── Given text ──

What if you were able to get an extra $189k into retirement and get a tax deduction? Well, we can show you how one client did it with our cash balance plan illustration and example.
We speak with both small and large business owners (including independent contractors) on how they can improve their retirement situation and save a bit on taxes. I strive to help them with both goals. So with that said – let’s look at one cash balance plan example and the financial benefits.
Table of contents
When I look at retirement examples, there is no one size fits all. There are many plans with different pros and cons. But one thing is for sure – the cash balance plan is an often-overlooked solution. If a business owner has no employees (or just a few) then there are a couple great solutions.
Typically, I would do a 401k plan (with a basic profit-sharing component) in addition to a cash balance plan. Most folks can grasp the details of the of the 401k, but the cash balance plan is a different animal. Let’s examine a real life cash balance plan example.
- There is often confusion surrounding cash balance plans. They are technically a type of defined benefit plan. Annual contributions are based on a variety of factors. This includes yearly compensation, age, length of service, and potential employment factors.
- Cash balance plans are qualified plans. As such, they will qualify for tax deferral status. So you can contribute to the plan, take a tax deduction, and defer any account appreciation into the future.
- They are not subject to the traditional contribution limits associated with 401k plans.
- Creditor protection is afforded to qualified plans. This protection comes under ERISA. This comes in handy when subject to bankruptcy and lawsuits.
- They work great for sole proprietors, S-corps and C-corps. It also works similarly for a partnership.
- Ability to combine with other retirement structures, such as a 401k, profit-sharing plan, or even an IRA.

───

#### [Given request]
Translate this sentence from the retirement plan text above into Spanish: "They are not subject to the traditional contribution limits associated with 401k plans."

── Stored data ──

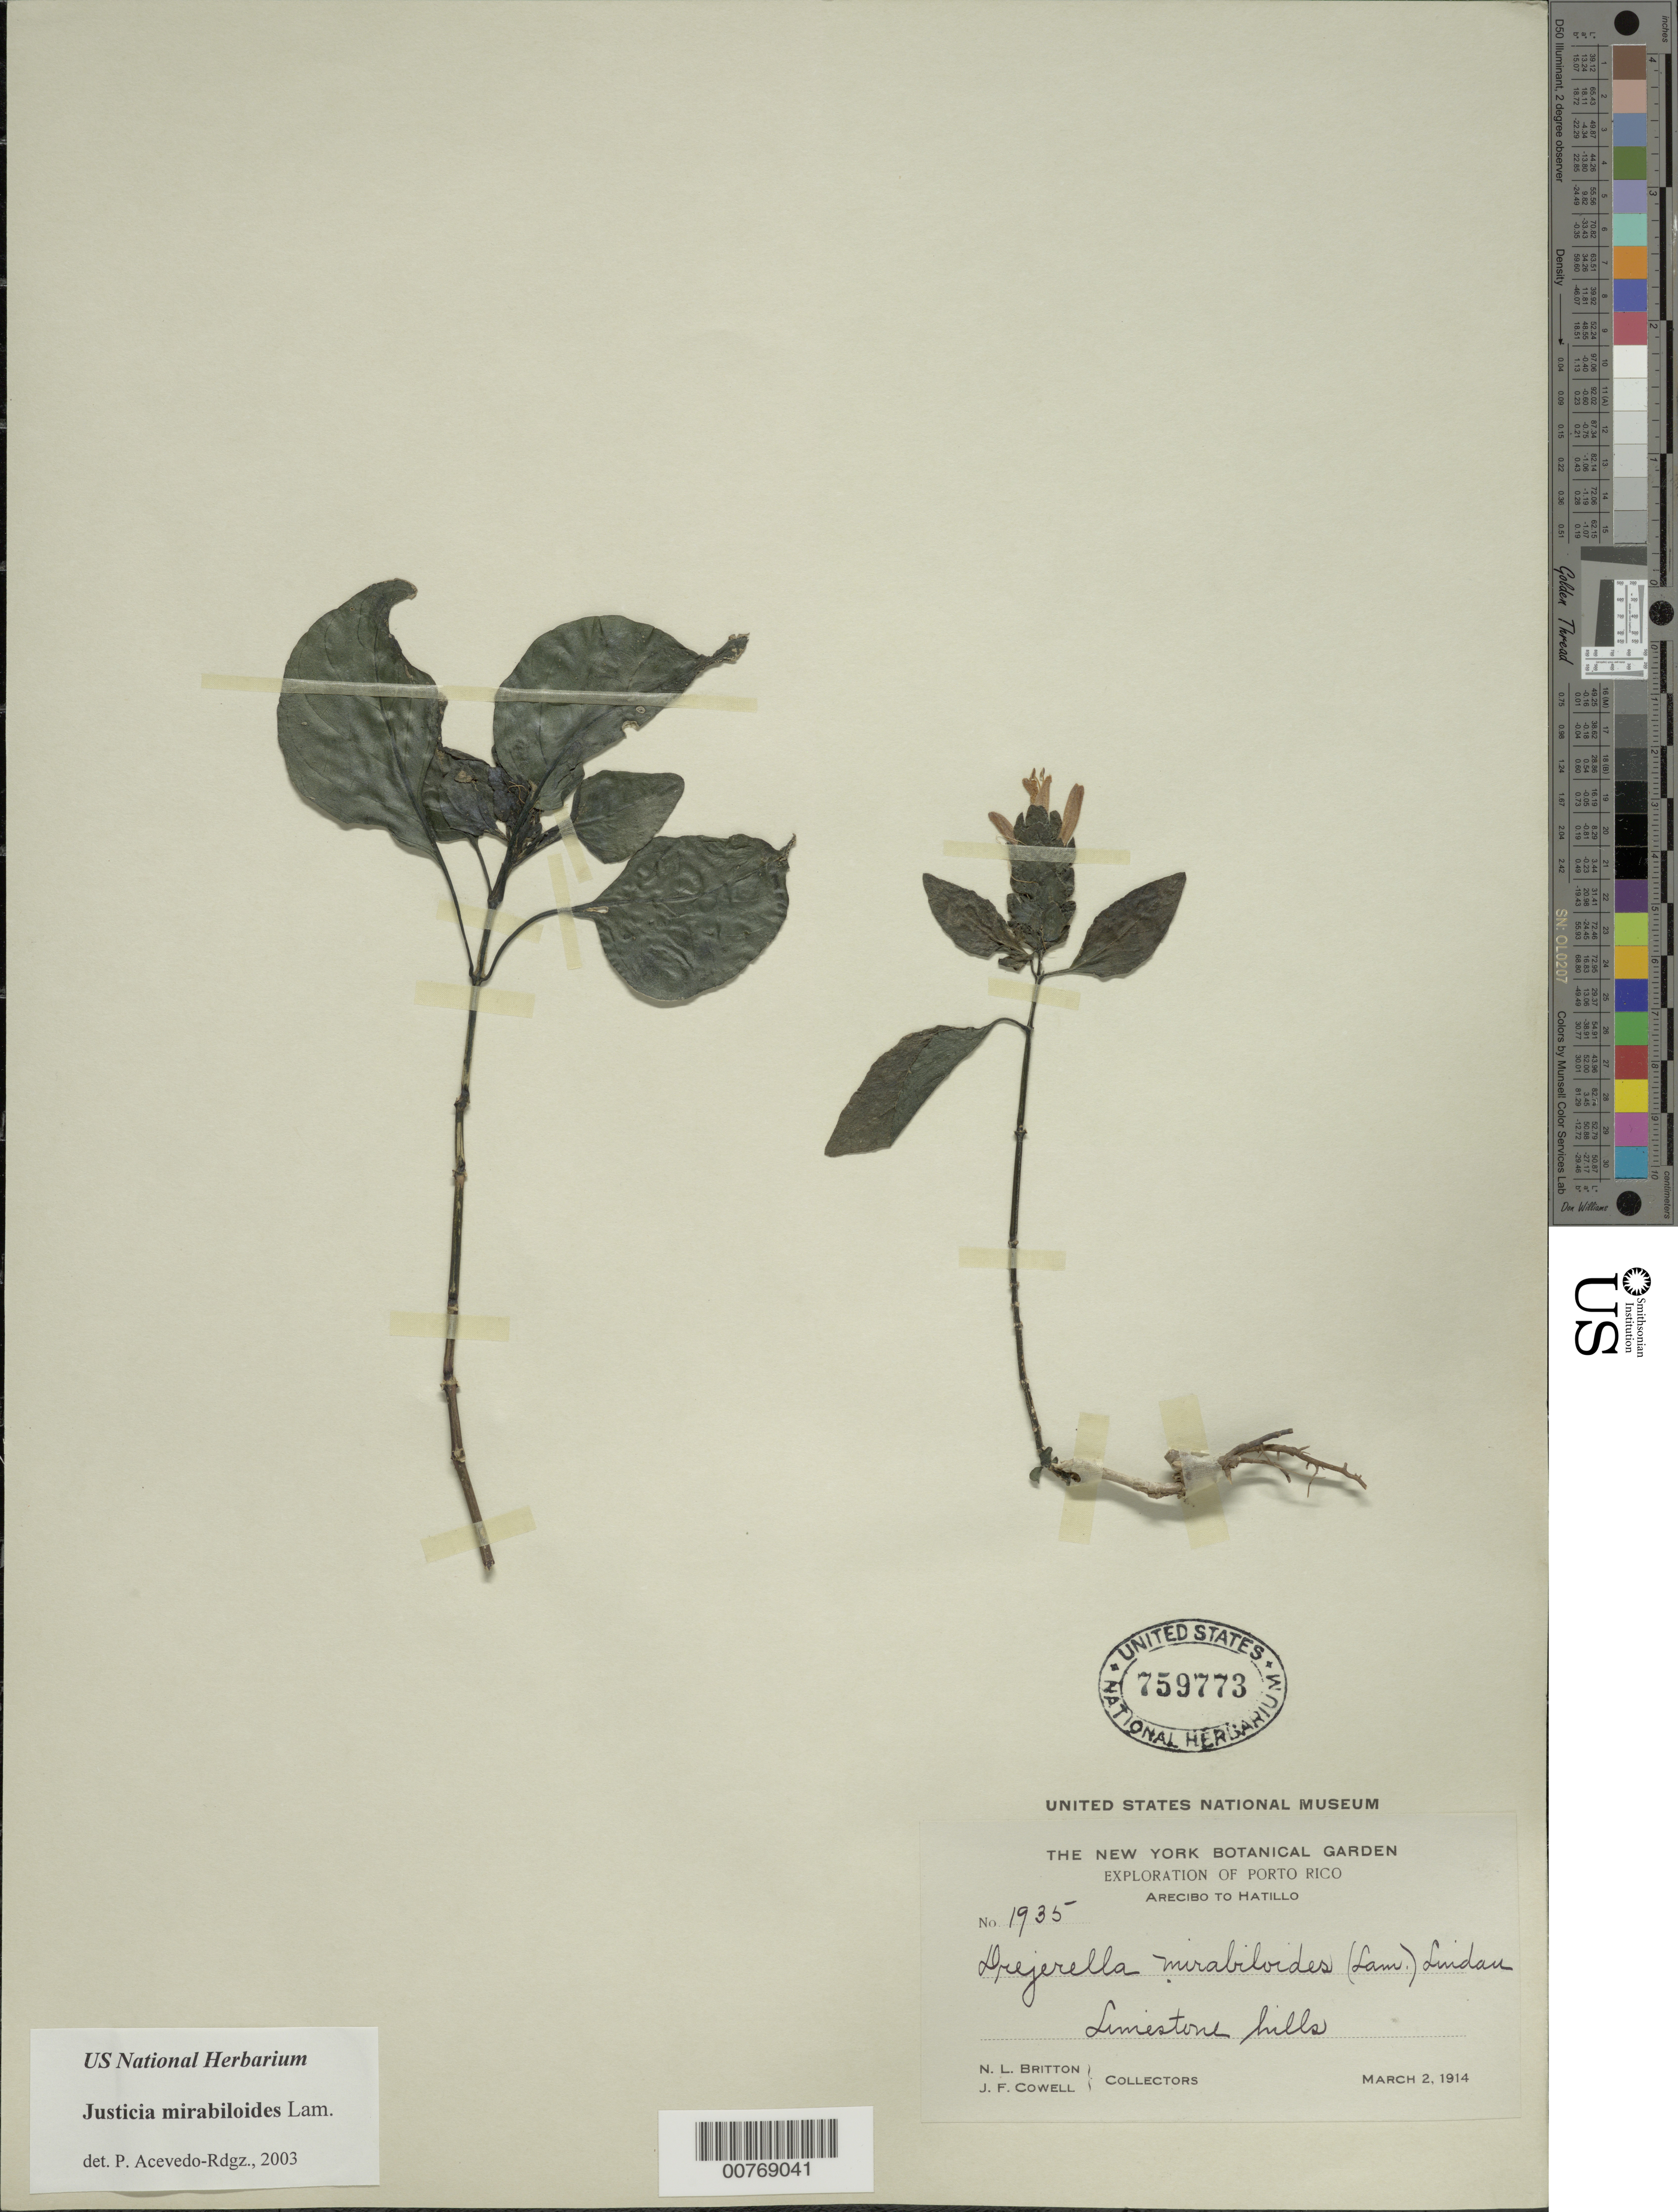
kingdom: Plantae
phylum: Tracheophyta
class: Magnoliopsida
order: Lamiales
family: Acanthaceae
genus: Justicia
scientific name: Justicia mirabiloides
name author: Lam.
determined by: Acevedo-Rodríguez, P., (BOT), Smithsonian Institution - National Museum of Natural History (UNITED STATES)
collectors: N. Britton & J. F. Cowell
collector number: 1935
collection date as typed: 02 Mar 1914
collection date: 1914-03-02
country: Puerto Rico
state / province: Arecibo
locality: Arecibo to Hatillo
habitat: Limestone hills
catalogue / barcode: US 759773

───
── Stored data ──

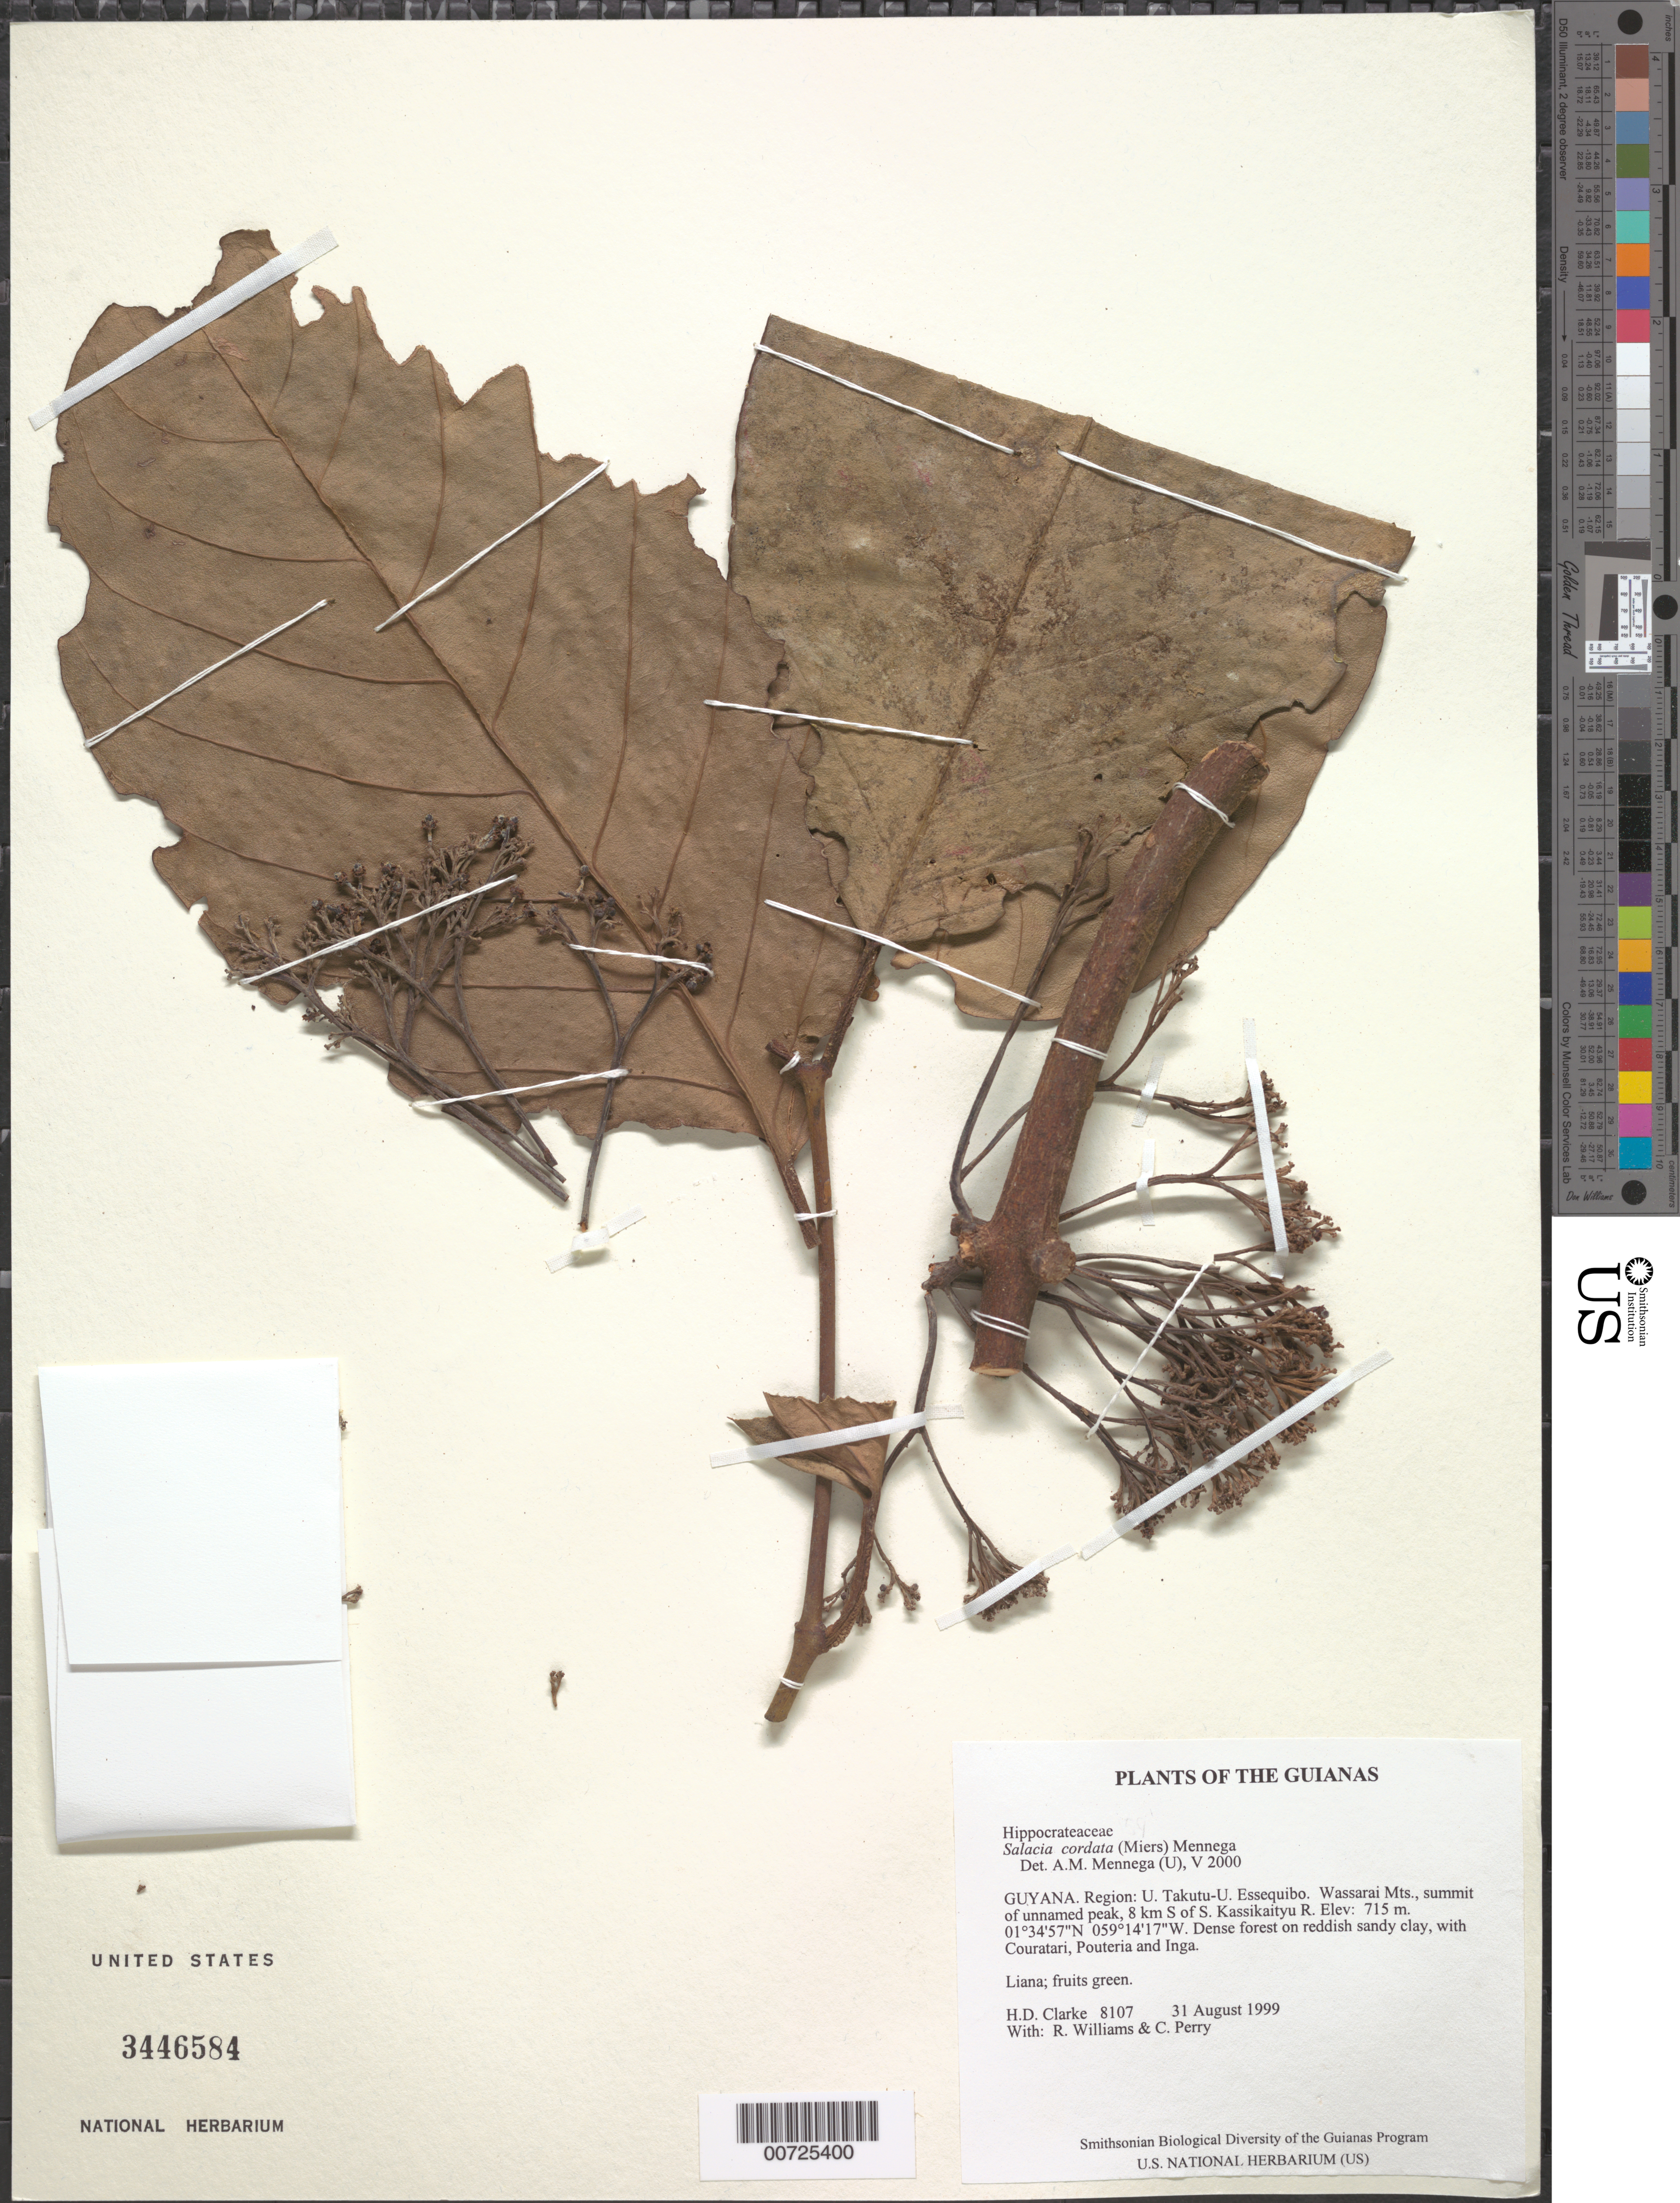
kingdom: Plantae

───

#### [Result for this exercise]
No están sujetos a los límites de contribución tradicionales asociados con los planes 401k.